What Happened: “We bought some Crowdstrike today for the Charitable Trust thinking the analysts who were so negative today had it wrong,” CNBC’s Cramer wrote on X, inviting viewers to watch his interview with CEO George Kurtz.
During the interview, Kurtz painted a concerning picture of today’s cybersecurity landscape, noting that geopolitical tensions are driving increased threat activity. “Adversaries get more active, nation state adversaries get more active, and certainly in the confusion of that, you have the e-criminals that come out,” he told Cramer.

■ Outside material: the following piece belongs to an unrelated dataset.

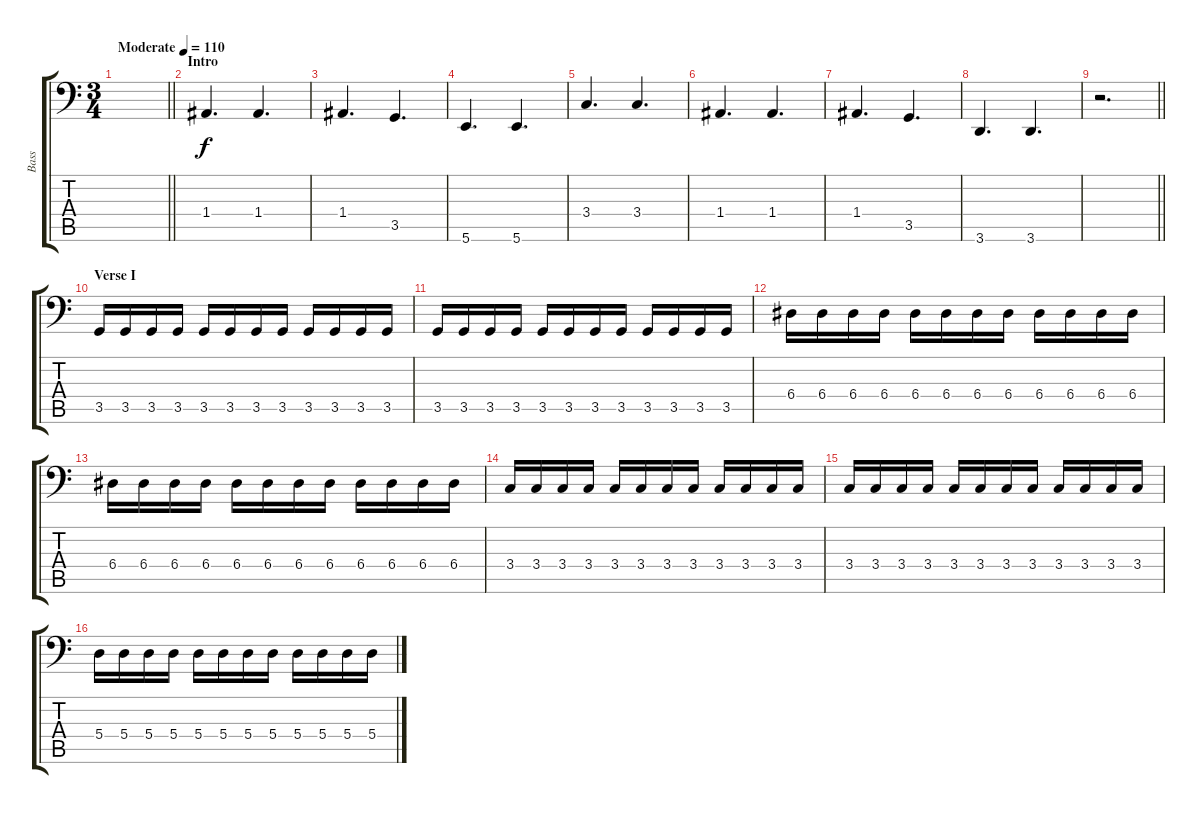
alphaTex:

Kurtz revealed that hackers can now breach and navigate systems in just 51 seconds, a speed unprecedented in the company’s experience. He also described sophisticated schemes by North Korean hackers who apply for remote jobs at well-known companies, receive company laptops, and redirect them to “laptop farms” controlled by North Korean operatives.
Why It Matters: The CrowdStrike CEO highlighted how agentic AI is creating demand for new cybersecurity solutions, comparing it to previous technology cycles that necessitated enhanced security measures.
Despite beating analyst expectations with fourth-quarter revenue of $1.058 billion and adjusted earnings of $1.03 per share, CrowdStrike shares fell over 6% Wednesday following soft earnings guidance. The company expects first-quarter adjusted earnings of 64-66 cents per share, below analysts’ 95-cent estimate.
On the earnings call, Kurtz described the company as a “comeback story” following last year’s major global outage, pointing to strong momentum in cloud security and identity protection businesses that now exceed $1.3 billion in combined annual recurring revenue
Price Action: CrowdStrike closed at $365.44 on Wednesday, down 6.34%. After hours, it rose 0.13% to $365.90. The stock is up 5.21% year to date and 22.81% over the past year, according to data from Benzinga Pro.